The other side of this is that as mentioned, most high speed motion picture films have a lot of grain, so you quickly reach a point of diminishing returns when it comes to overall resolution, so even cropping down from 1:1 images of Academy 35 cells may still give you results of similar quality. For this same reason, chasing a super expensive macro lens for film scanning can be a fools errand as well, as extra sharp images of grain edges may not necessarily result in a significantly or even noticeably improved end product. Asan added bonus, if you retain the optical audio data, you may be able to use something like AEO-light (https://usc-imi.github.io/aeo-light/) to reconstruct audio if you are doing a lot of automated motion picture capturing.

On very fine grained film, particularly low speed black and white slides, you might see the most benefit in terms of raw detail gained, but for color films, even Ektachrome 100 maxes out at like 35lp/mm in lab conditions, so for 1:1 color slides, even a venerable micro Nikkor 55 that purportedly gets up to 200lp/mm should be able to handle it pretty easily.

vanylapep wrote:
RokkorDoctor wrote:

I have no idea how familiar the OP is with a 1:1 copy setup, so something I would add is that 1:1 magnification, focusing can no longer be done by just moving the lens (at least not in a traditional setup).

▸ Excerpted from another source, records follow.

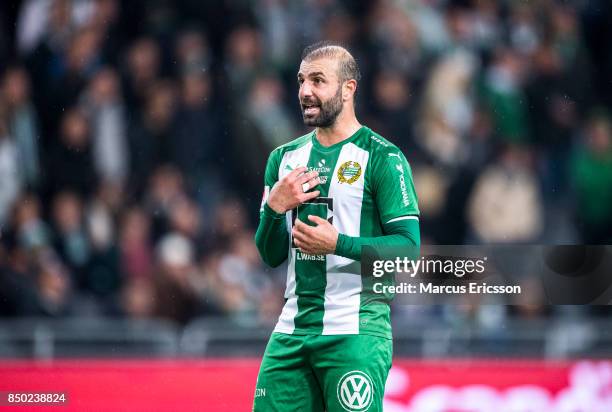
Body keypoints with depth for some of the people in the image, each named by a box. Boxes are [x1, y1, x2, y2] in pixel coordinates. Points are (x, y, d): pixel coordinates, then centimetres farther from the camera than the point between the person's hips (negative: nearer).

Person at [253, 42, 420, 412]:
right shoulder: (286, 158, 15)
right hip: (291, 332, 6)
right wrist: (274, 208, -3)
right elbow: (271, 256, 16)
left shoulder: (382, 157, -4)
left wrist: (338, 244, -19)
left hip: (356, 332, -6)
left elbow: (408, 246, -9)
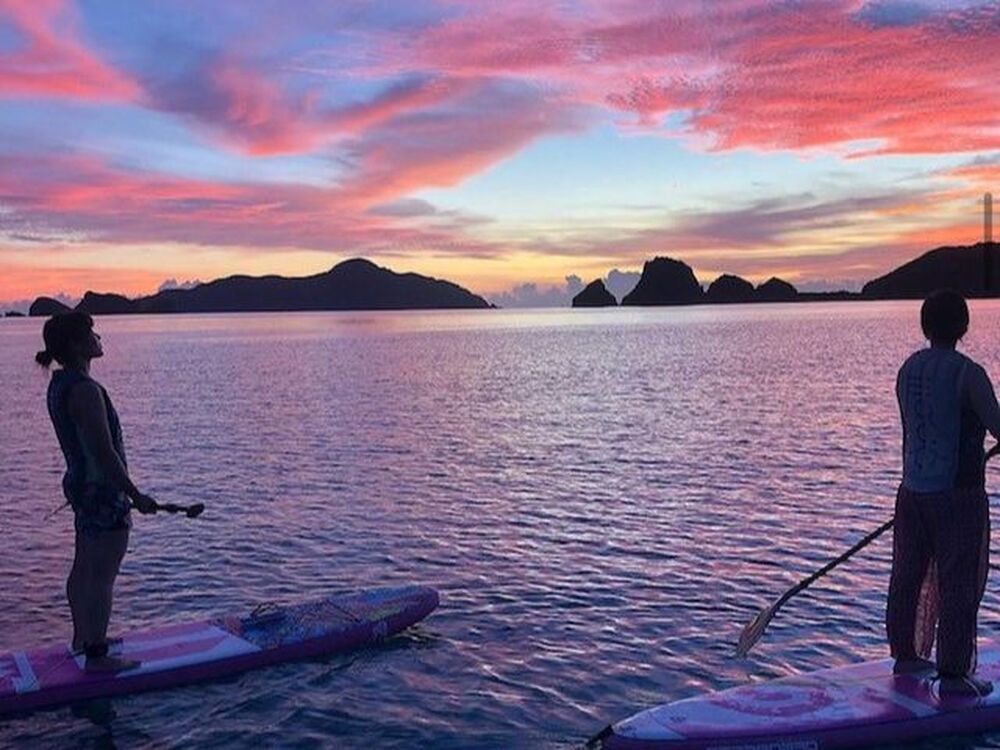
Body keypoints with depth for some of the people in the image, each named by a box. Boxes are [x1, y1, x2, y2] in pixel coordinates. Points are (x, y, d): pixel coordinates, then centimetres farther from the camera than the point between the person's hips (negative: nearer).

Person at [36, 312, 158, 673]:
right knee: (102, 577, -1)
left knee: (83, 568, 22)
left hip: (80, 484, 10)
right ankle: (96, 656, 8)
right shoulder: (85, 391, -24)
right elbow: (105, 453, -25)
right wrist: (136, 495, -19)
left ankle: (83, 637, 37)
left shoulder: (59, 383, 7)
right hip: (103, 492, -10)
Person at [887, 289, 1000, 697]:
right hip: (957, 496, -7)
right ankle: (953, 675, 9)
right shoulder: (967, 373, -16)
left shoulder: (908, 368, 6)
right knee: (958, 586, 3)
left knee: (908, 576, 16)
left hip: (911, 491, 7)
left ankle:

At 1:1 magnification the changes in subject, lens, and camera positions that affect focus will also affect magnification, so it will require a bit of trial and error to get the setup adjusted such that both focus and magnification are spot-on. The saving grace is that the subject isn't in motion, so you have all the time in the world to get the setup just right... Wink


I am unfamiliar with 1:1 lens and 1:1 copy setup. I'm new to all this.

Do 1:1 lens have focus helicoid or are they fixed focus so you have to move the camera and lens?

I am currently using the Nikkor 105mm f/2.5 AIS with a macro adapter attached in the front. I would like to upgrade to a real macro lens. The Nikkor Printing seems nice but very expensive, how far away is the Vivitar 55mm f2.5 macro from it in terms of result? It is at 10% of the price lol.

FYI, I am planning to have a setup like one of these two types. The camera, lens and subject (the film) will be in fixed positons.




The size of an image inside a 35mm film:


PostPosted: Wed Dec 27, 2023 7:36 pm    Post subject: Reply with quote

vanylapep wrote:
I am unfamiliar with 1:1 lens and 1:1 copy setup. I'm new to all this.

Do 1:1 lens have focus helicoid or are they fixed focus so you have to move the camera and lens?


There are probably some exceptions, but in general:

- Macro lenses designed to be mounted directly on the camera have a focus mechanism (either the unit focus helicoid style, or internal focus cam/slot/zoom style).

- Macro Bellows lenses are designed for use on a bellows and/or copy stand, and do not have a focus helicoid.

You'll work out the focusing, just start playing around with it. For any copy work where magnification is important, you will almost certainly need to accurately control the subject-to-camera distance, hence a bellows or copy stand setup is very convenient for this.